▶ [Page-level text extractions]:
= = = =

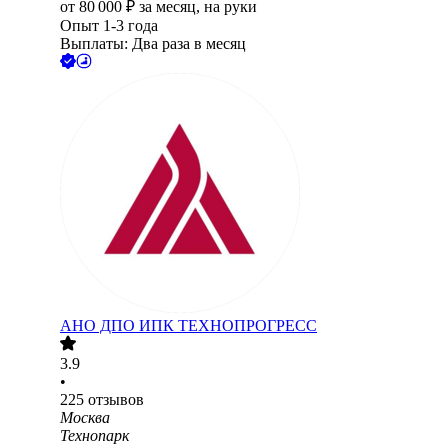
от
80 000
₽
за месяц,
на руки
Опыт 1-3 года
Выплаты: Два раза в месяц
АНО ДПО ИПК ТЕХНОПРОГРЕСС
3.9
•
225
отзывов
Москва
Технопарк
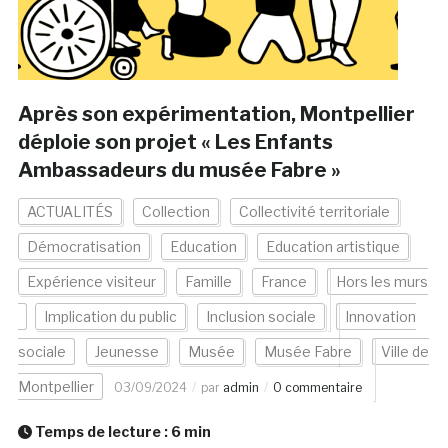
Après son expérimentation, Montpellier
déploie son projet « Les Enfants
Ambassadeurs du musée Fabre »
ACTUALITÉS
Collection
Collectivité territoriale
Démocratisation
Education
Education artistique
Expérience visiteur
Famille
France
Hors les murs
Implication du public
Inclusion sociale
Innovation
sociale
Jeunesse
Musée
Musée Fabre
Ville de
Montpellier
03/09/2024
par
admin
0 commentaire
Temps de lecture :
6
min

= = = =

Write out the text lines of all the records above, with every line kept exactly as it appears. Leave the pictures out of your answer.

от
80 000
₽
за месяц,
на руки
Опыт 1-3 года
Выплаты: Два раза в месяц
АНО ДПО ИПК ТЕХНОПРОГРЕСС
3.9
•
225
отзывов
Москва
Технопарк
Après son expérimentation, Montpellier
déploie son projet « Les Enfants
Ambassadeurs du musée Fabre »
ACTUALITÉS
Collection
Collectivité territoriale
Démocratisation
Education
Education artistique
Expérience visiteur
Famille
France
Hors les murs
Implication du public
Inclusion sociale
Innovation
sociale
Jeunesse
Musée
Musée Fabre
Ville de
Montpellier
03/09/2024
par
admin
0 commentaire
Temps de lecture :
6
min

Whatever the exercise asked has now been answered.